> **TASK INSTRUCTIONS**
With the pictures left out, write out the records verbatim.
══ EXERCISE MATERIALS ══
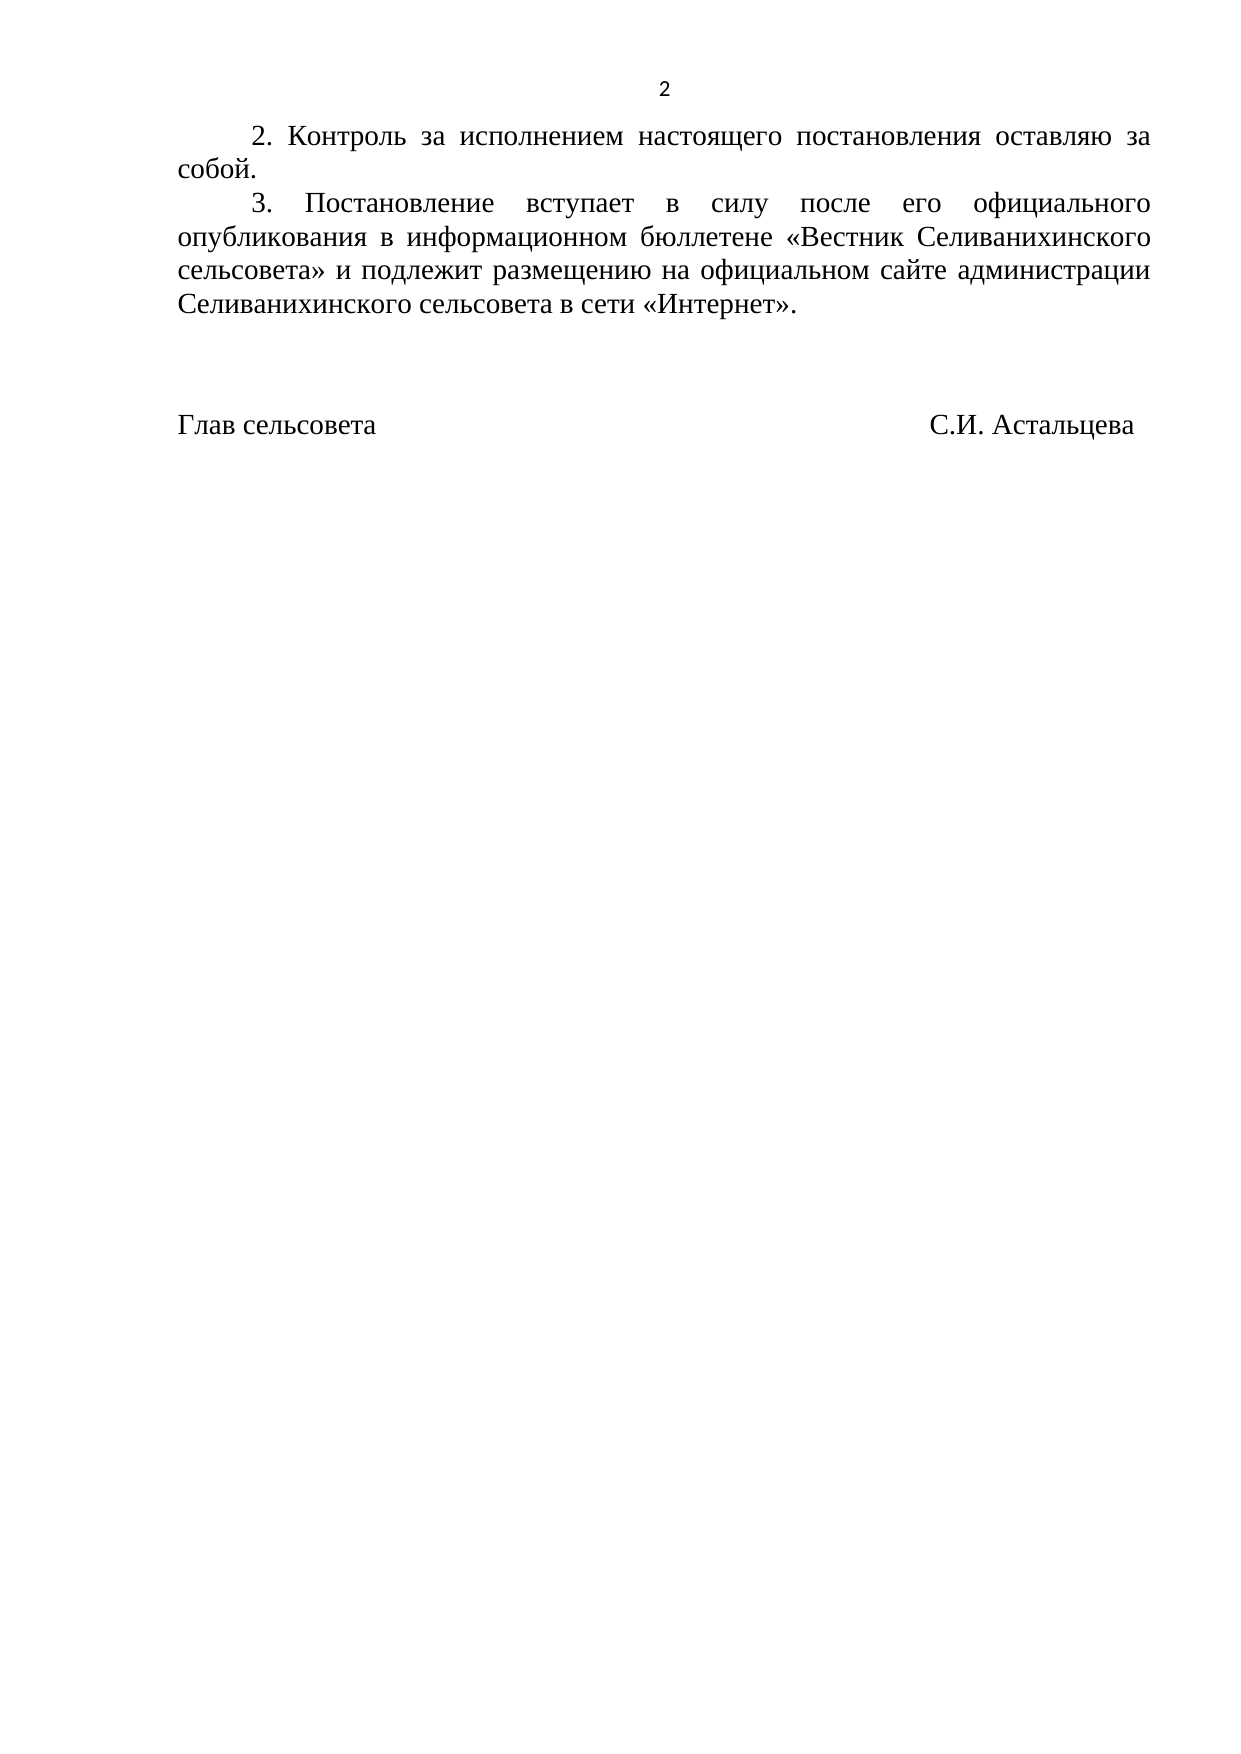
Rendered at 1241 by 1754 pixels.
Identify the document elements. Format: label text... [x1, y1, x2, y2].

text Глав сельсовета С.И. Астальцева [177, 407, 1152, 441]
text 2. Контроль за исполнением настоящего постановления оставляю за собой. [177, 118, 1152, 185]
text 3. Постановление вступает в силу после его официального опубликования в информационном бюллетене «Вестник Селиванихинского сельсовета» и подлежит размещению на официальном сайте администрации Селиванихинского сельсовета в сети «Интернет». [177, 185, 1152, 319]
═══
> **RESULT OF THE TASK**
Rendered at 1241 by 1754 pixels.
Identify the document elements. Format: label text... [x1, y1, x2, y2].

text Глав сельсовета С.И. Астальцева [177, 407, 1152, 441]
text 2. Контроль за исполнением настоящего постановления оставляю за собой. [177, 118, 1152, 185]
text 3. Постановление вступает в силу после его официального опубликования в информационном бюллетене «Вестник Селиванихинского сельсовета» и подлежит размещению на официальном сайте администрации Селиванихинского сельсовета в сети «Интернет». [177, 185, 1152, 319]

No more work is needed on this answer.